La provincia nostalgica di Alexander Payne incontra la fantascienza “verde” della sovrappopolazione, in un racconto epico dalle mille (forse troppe) tematiche. Downsizing è un film ambizioso, ben lontano dal viaggio in bianco e nero di Nebraska. Non ci sono anziani sognatori o padri falliti, come il Jack Nicholson di A proposito di Schmidt, ma uomini pavidi che cercano di scappare dalla realtà per rinchiudersi in un’altra dimensione. In una parola downsizing: miniaturizzarsi per salvare se stessi e il pianeta.

La Terra è una casa che non ha più posto per tutti i suoi abitanti. Le risorse si stanno esaurendo e l’apocalisse è più vicina del previsto. Uno scienziato norvegese sembra aver trovato la soluzione: rimpicciolire le persone per diminuire gli sprechi e recuperare spazio. Si sentono gli echi di Tesoro, mi si sono ristretti i ragazzi e del mitico Radiazioni BX: distruzione uomo, senza però le celebri lotte con gli insetti diventati predatori giganti.
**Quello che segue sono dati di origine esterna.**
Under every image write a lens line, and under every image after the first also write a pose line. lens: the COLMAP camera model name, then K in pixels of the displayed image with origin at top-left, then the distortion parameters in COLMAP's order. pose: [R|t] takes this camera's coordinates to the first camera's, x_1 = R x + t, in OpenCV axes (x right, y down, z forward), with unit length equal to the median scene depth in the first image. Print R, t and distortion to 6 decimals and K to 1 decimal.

Matt Damon, Paul Safranek in Downsizing, deve misurarsi con una vita che lo respinge, sempre diviso tra la madre malata, le difficoltà economiche e un lavoro che non lo soddisfa. Ricorda il Paul Giamatti di Sideways – In viaggio con Jack, insegnante in crisi che deve ricominciare a vivere. Nel film del 2004, la vacanza con il suo amico Jack si trasformava in una medicina. E anche questa volta la narrazione assume una linea on the road, in pieno stile Alexander Payne, con Matt Damon che da “gigante” diventa “lillipuziano” e che, dalla onnipresente Omaha, si trasferisce in New Mexico e poi in Norvegia.
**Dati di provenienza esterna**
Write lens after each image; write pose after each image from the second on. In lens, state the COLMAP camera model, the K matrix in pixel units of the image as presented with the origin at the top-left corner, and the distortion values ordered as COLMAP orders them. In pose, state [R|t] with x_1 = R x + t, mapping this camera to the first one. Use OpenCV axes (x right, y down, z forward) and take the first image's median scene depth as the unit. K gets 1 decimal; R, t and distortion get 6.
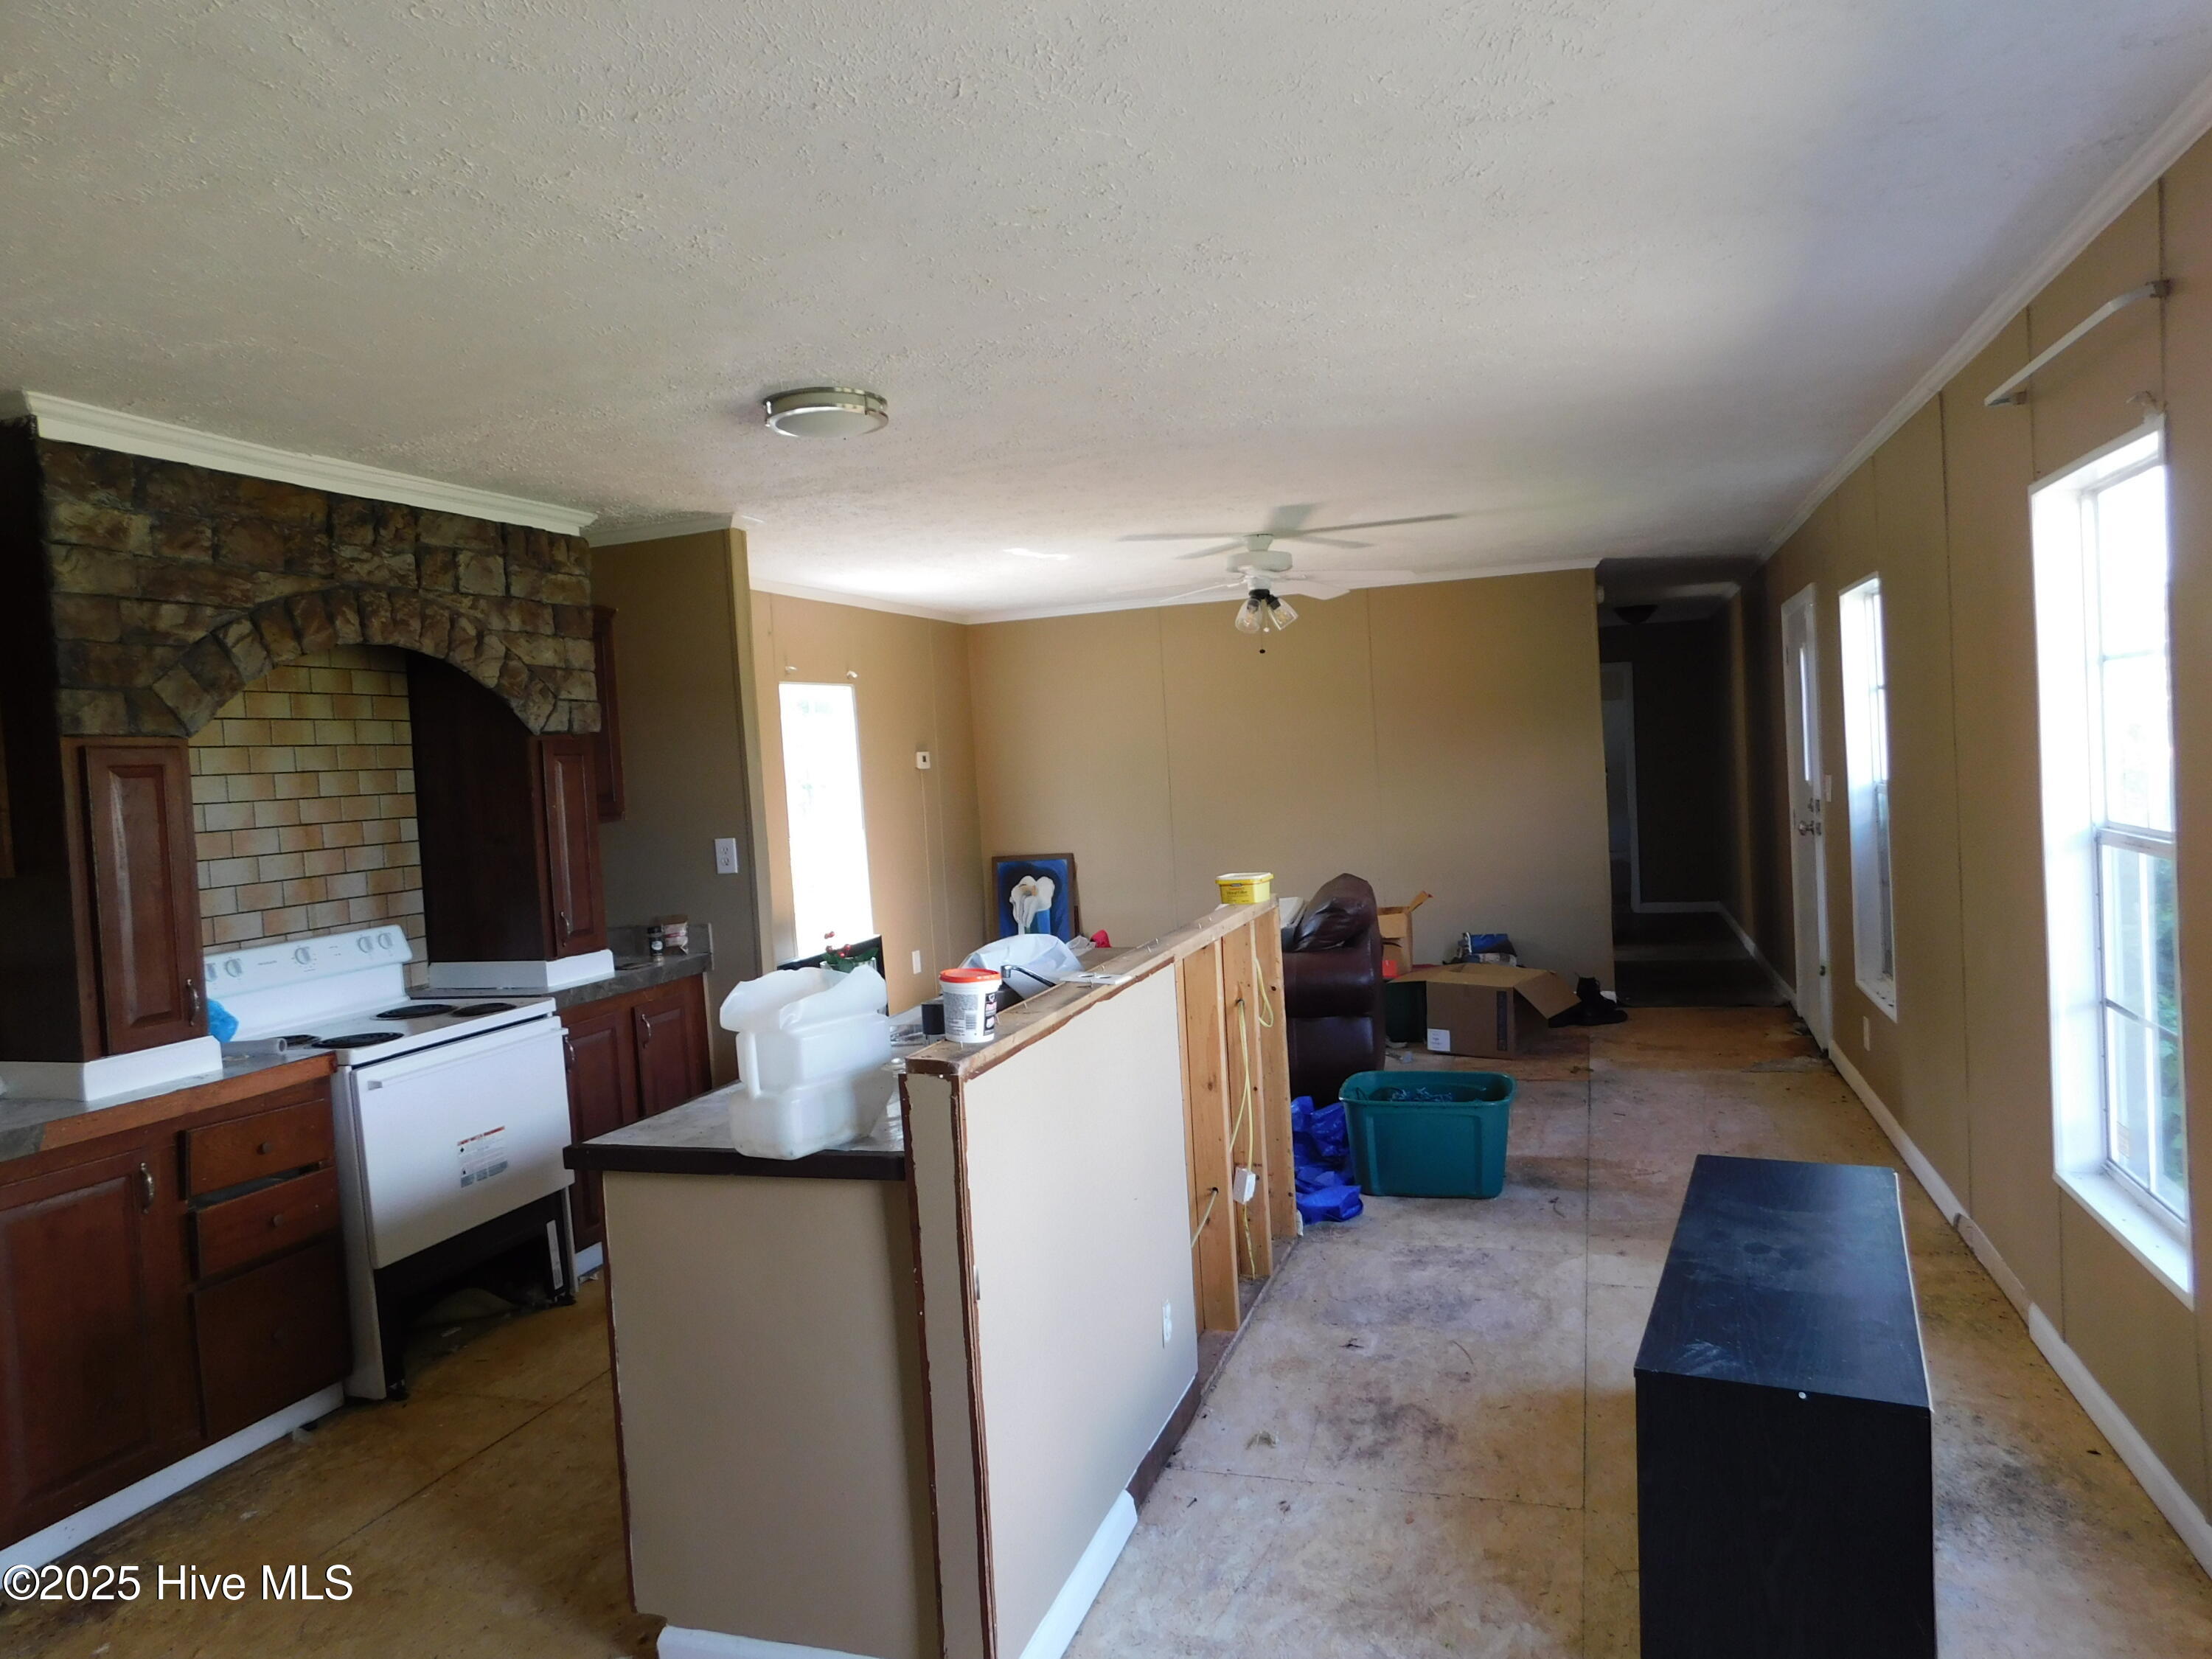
lens RADIAL K [[1485.2, 0, 1104.2], [0, 1485.2, 829.4], [0, 0, 1]] dist [-0.040568, 0.003516]
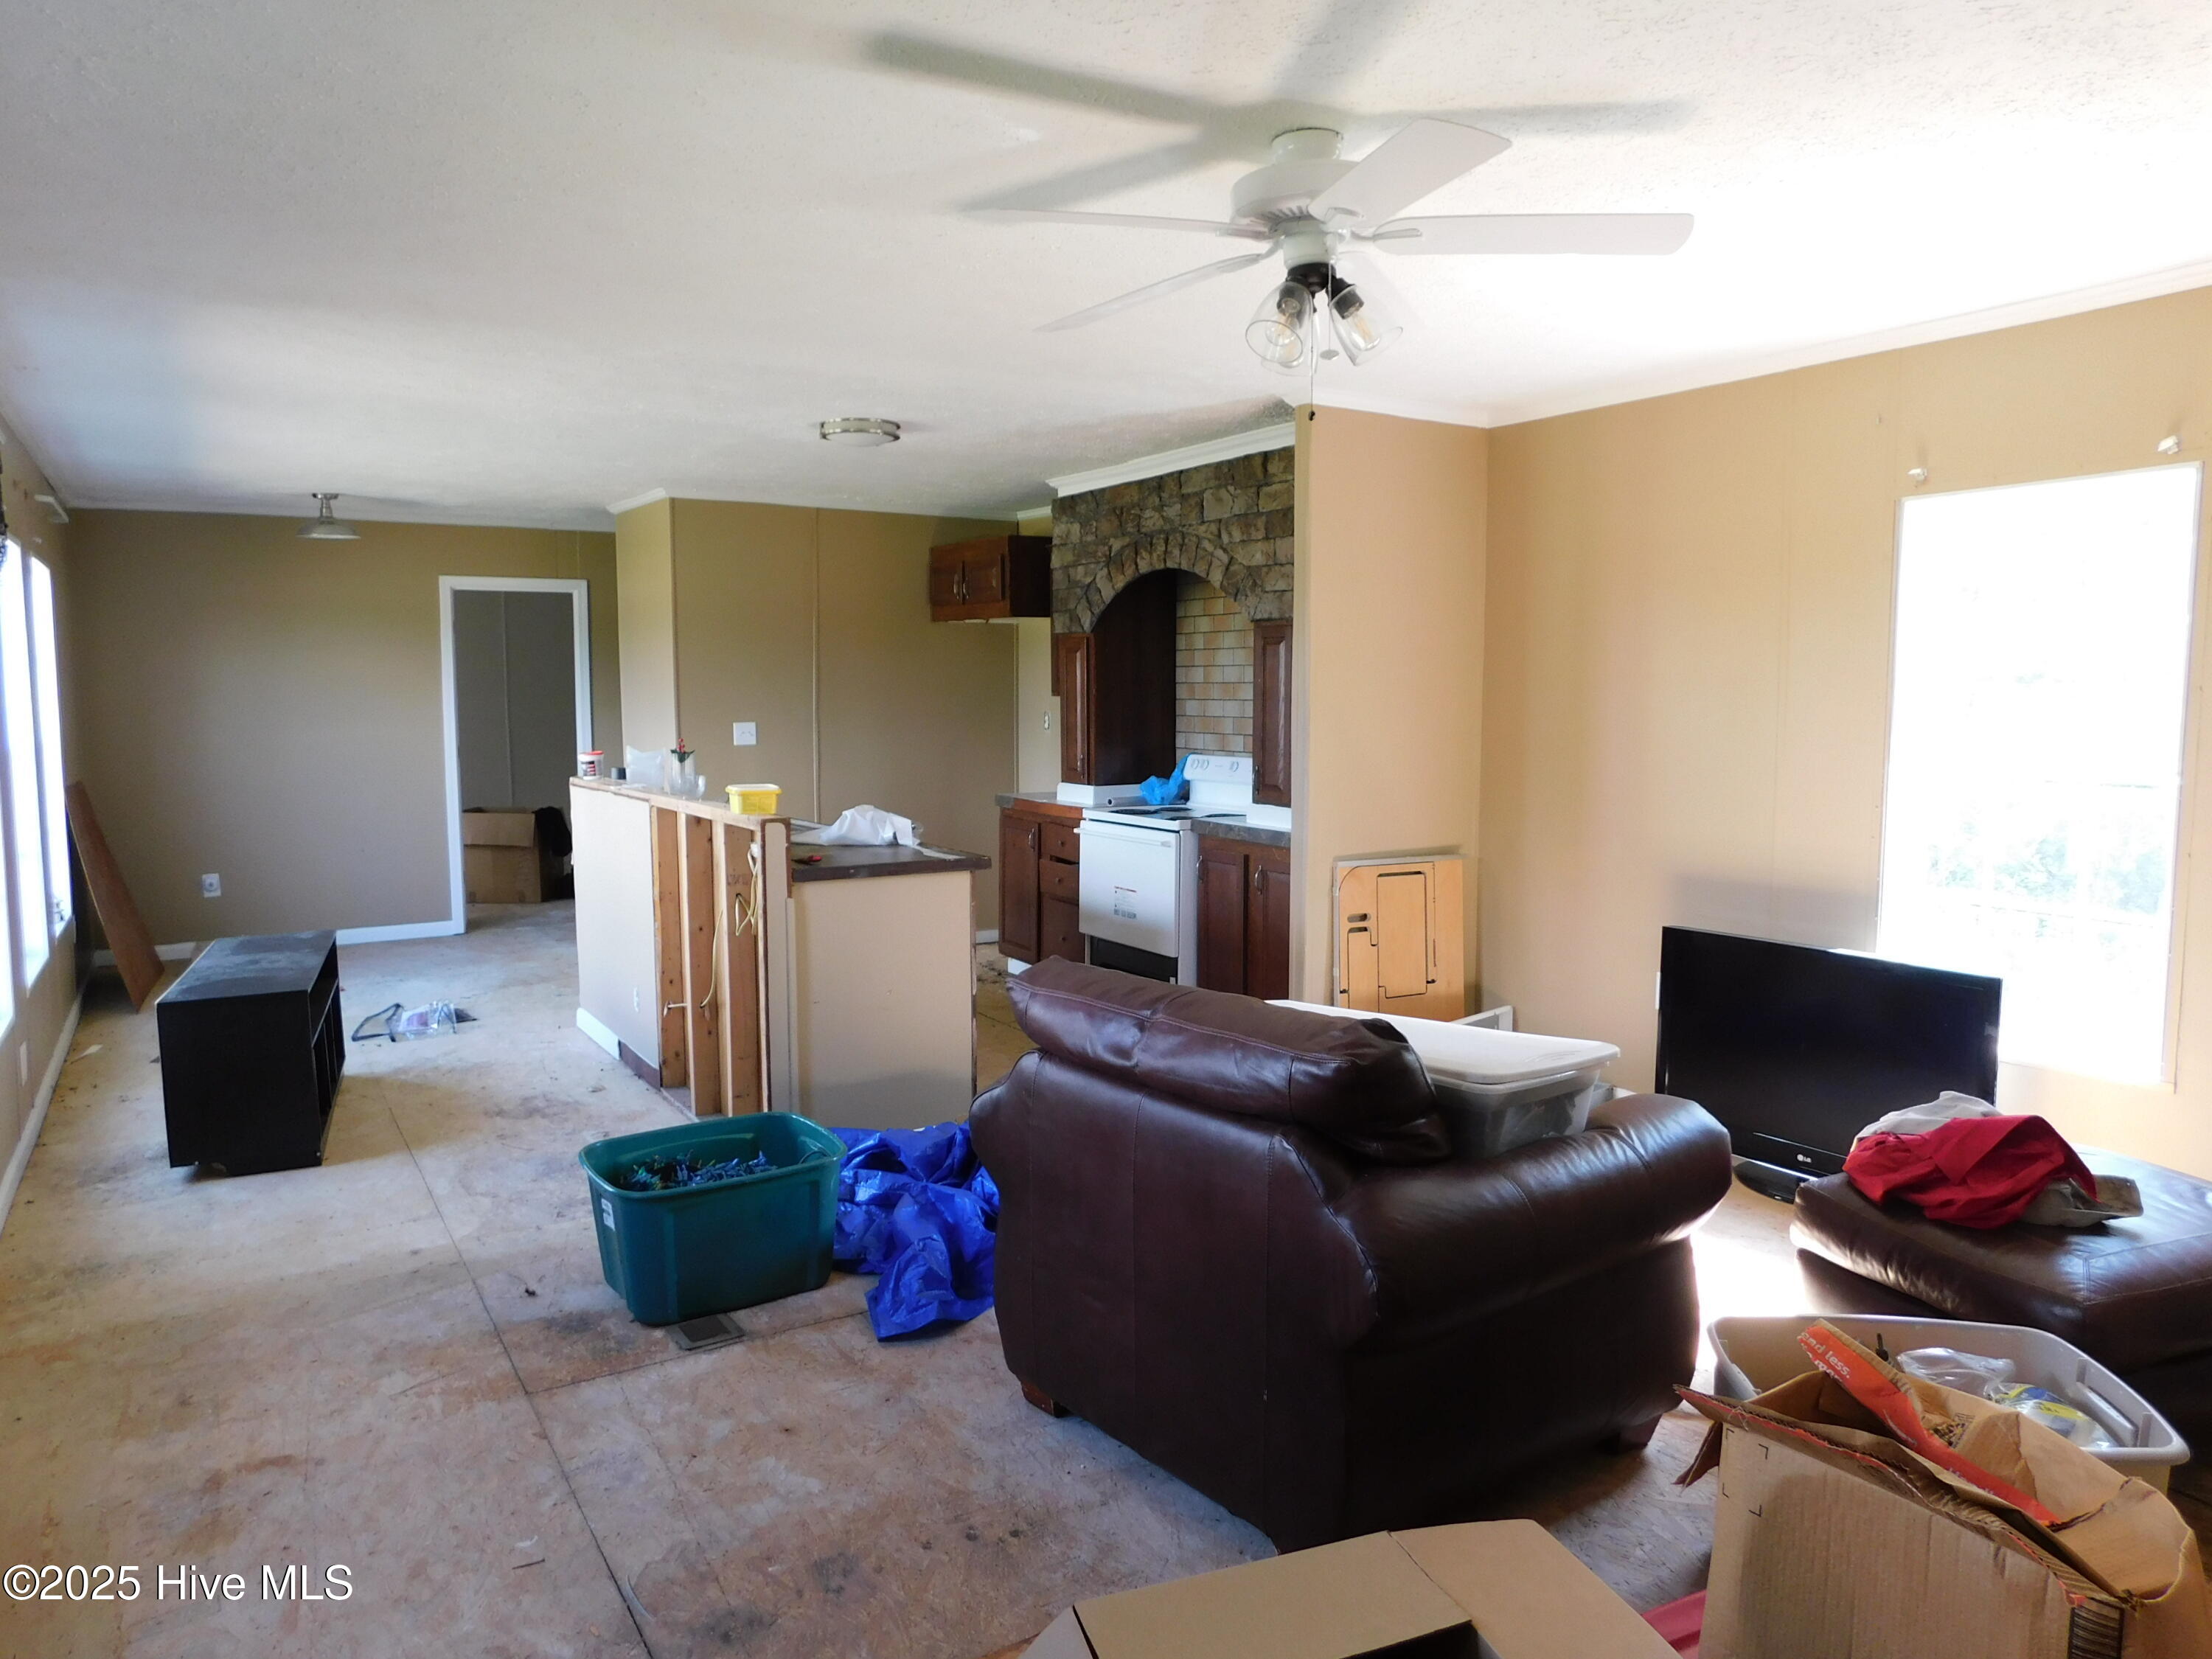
lens RADIAL K [[1485.2, 0, 1103.9], [0, 1485.2, 826.2], [0, 0, 1]] dist [-0.040568, 0.003516]
pose [[-0.643163, 0.129920, -0.754627, 0.746338], [0.003710, 0.986018, 0.166595, -0.115822], [0.765720, 0.104348, -0.634653, 1.924083]]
Lo humour nero del regista statunitense accompagna Safranek nel divorzio, nell’amore ritrovato e durante “la fine del mondo”. Si ride a denti stretti, mai a crepapelle. Solo quando il travolgente Cristoph Waltz entra in scena le risate abbondano. Interpreta un serbo festaiolo che traffica sigari cubani e alcool in miniatura, e rappresenta il riflesso di una società capitalista che esclude i poveri.

Il sogno americano s’infrange anche a dodici centimetri di altezza, nel paese delle meraviglie chiamato Leisureland, la città dei comfort e del lusso situata in New Mexico, il simbolo di un nuovo inizio per un’umanità che dovrebbe essere più consapevole. La retorica ecologista abbonda, ma l’inventiva di Payne lascia a bocca aperta e fa quasi dimenticare una sceneggiatura non sempre incisiva. Si perdona tutto a questo Downsizing, caricaturale, ambiguo e quasi spassoso.

 

Il cinema di Payne rimane fedele a se stesso, con le Hawaii di Paradiso Amaro ancora negli occhi e l’immancabile presenza di un satira puntuale e intelligente. Essere alti “due mele o poco più” non è la soluzione: si creano altre disparità e l’economia subisce una brusca frenata. Tutto è perduto? Payne non risponde, e lascia la parola alle emozioni, alle musiche e agli splendidi paesaggi. Forse non sarà la sua riflessione più riuscita ma, all’accendersi delle luci in sala, la magia non svanisce.